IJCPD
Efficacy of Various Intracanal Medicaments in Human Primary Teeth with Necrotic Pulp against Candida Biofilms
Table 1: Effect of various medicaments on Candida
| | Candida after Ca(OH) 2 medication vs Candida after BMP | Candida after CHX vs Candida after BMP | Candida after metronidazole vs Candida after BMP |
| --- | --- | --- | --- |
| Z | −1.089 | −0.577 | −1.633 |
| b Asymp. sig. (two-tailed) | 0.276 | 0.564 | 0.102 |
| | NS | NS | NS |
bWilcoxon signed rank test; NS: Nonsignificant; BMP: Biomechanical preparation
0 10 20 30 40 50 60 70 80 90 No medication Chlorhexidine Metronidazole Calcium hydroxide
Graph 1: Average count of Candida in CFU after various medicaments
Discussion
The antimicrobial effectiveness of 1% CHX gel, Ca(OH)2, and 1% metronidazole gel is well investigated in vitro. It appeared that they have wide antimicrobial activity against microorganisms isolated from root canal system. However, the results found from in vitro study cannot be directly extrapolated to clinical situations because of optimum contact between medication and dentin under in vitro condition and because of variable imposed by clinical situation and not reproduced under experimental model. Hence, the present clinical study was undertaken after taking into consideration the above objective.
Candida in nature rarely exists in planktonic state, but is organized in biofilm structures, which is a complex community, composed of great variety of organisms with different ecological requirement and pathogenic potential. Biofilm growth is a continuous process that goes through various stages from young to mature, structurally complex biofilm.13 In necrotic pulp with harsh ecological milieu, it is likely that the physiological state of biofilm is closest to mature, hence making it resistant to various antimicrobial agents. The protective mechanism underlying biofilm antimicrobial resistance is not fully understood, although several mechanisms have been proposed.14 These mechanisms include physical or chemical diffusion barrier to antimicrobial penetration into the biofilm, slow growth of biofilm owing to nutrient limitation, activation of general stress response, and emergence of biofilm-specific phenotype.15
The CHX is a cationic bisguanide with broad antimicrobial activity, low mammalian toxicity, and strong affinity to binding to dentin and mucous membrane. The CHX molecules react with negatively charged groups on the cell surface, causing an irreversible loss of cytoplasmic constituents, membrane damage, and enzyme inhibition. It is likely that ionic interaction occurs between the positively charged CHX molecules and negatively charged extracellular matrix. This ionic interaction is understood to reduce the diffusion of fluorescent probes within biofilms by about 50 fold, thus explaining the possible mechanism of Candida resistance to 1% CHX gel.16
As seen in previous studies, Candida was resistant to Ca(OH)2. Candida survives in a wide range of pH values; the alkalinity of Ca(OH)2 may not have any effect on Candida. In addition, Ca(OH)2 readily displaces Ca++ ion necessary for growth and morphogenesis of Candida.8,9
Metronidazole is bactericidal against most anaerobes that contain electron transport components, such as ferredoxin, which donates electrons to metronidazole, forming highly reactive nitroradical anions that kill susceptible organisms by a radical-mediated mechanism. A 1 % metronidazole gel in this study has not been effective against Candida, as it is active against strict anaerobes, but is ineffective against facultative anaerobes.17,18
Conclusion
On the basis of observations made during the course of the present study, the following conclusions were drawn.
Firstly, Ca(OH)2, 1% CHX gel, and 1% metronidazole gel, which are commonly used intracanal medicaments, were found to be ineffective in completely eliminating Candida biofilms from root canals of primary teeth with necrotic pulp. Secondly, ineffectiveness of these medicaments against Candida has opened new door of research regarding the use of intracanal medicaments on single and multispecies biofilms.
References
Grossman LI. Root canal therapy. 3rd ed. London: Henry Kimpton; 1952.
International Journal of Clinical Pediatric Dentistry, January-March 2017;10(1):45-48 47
--------------------
## TASK TO COMPLETE
What you return should be exactly the lines above, starting at the one with "0 10 20 30 40" and ending at the one with "The antimicrobial effectiveness", and nothing else.

## REPLY TO THE EXERCISE
0 10 20 30 40 50 60 70 80 90 No medication Chlorhexidine Metronidazole Calcium hydroxide
Graph 1: Average count of Candida in CFU after various medicaments
Discussion
The antimicrobial effectiveness of 1% CHX gel, Ca(OH)2, and 1% metronidazole gel is well investigated in vitro. It appeared that they have wide antimicrobial activity against microorganisms isolated from root canal system. However, the results found from in vitro study cannot be directly extrapolated to clinical situations because of optimum contact between medication and dentin under in vitro condition and because of variable imposed by clinical situation and not reproduced under experimental model. Hence, the present clinical study was undertaken after taking into consideration the above objective.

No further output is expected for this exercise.